The International Country Gospel Music Association (ICGMA) is the oldest of all Christian country music organizations. ICGMA began in 1957 as the brainchild of Dr. W. Lindsey Thompson and Billy Holcomb. Their goal was to unite and work together with artists not just from a state side vision, but internationally. They felt that by working internationally they could spread the message and the music to a much larger and global audience.
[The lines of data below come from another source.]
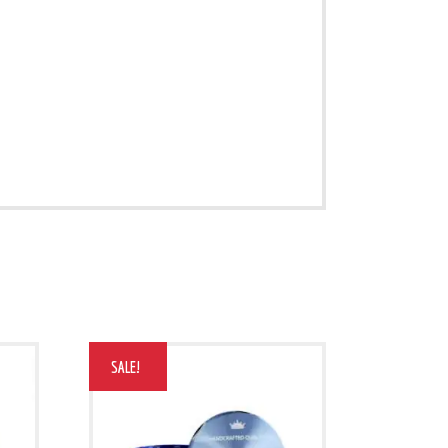
SALE!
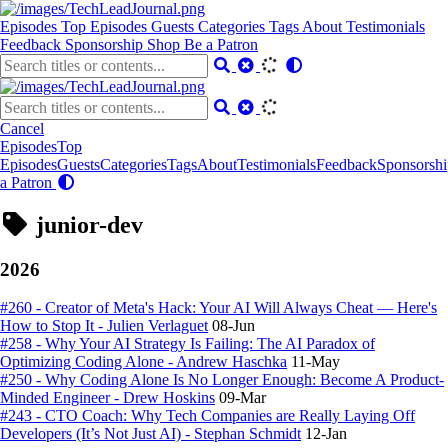
Episodes
Top Episodes
Guests
Categories
Tags
About
Testimonials
Feedback
Sponsorship
Shop
Be a Patron
Cancel
Episodes
Top
Episodes
Guests
Categories
Tags
About
Testimonials
Feedback
Sponsorshi
a Patron
junior-dev
2026
#260 - Creator of Meta's Hack: Your AI Will Always Cheat — Here's
How to Stop It - Julien Verlaguet
08-Jun
#258 - Why Your AI Strategy Is Failing: The AI Paradox of
Optimizing Coding Alone - Andrew Haschka
11-May
#250 - Why Coding Alone Is No Longer Enough: Become A Product-
Minded Engineer - Drew Hoskins
09-Mar
#243 - CTO Coach: Why Tech Companies are Really Laying Off
Developers (It’s Not Just AI) - Stephan Schmidt
12-Jan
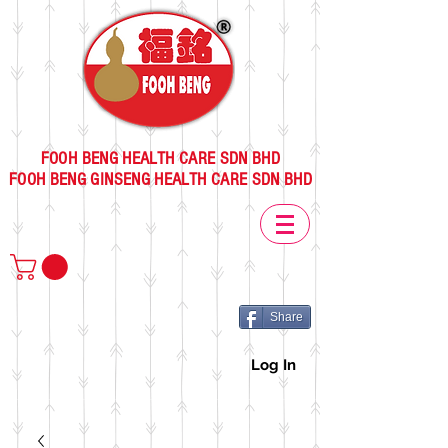
FOOH BENG HEALTH CARE SDN BHD
FOOH BENG GINSENG HEALTH CARE SDN BHD
Share
Log In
The organization is primarily known as a Texas based company, but has in past years moved their functions to different states. In recent years the awards shows have been held in places such as Canton, Texas and Columbia, Tennessee.

Board of directors
The board of the ICGMA is primarily made up of musicians and business men associated with Christian country music. Past president, Chuck Day is a noted Christian recording artist credited with penning the award winning song, Midnight Cry.

Awards
Much like its contemporaries, the CMA's and the Dove Awards, the ICGMA holds yearly awards shows which honor individuals who have made a significant contribution to the field of Christian country music. The awards are arranged in the very same manner as other music shows which include an entertainer of the year as well as a song of the year category.

Hall of fame inductees
The ICGMA inducts members of the Christian country community that have a proven history in the field of Christian country music. The inductees are chosen and then voted on by the membership of the organization.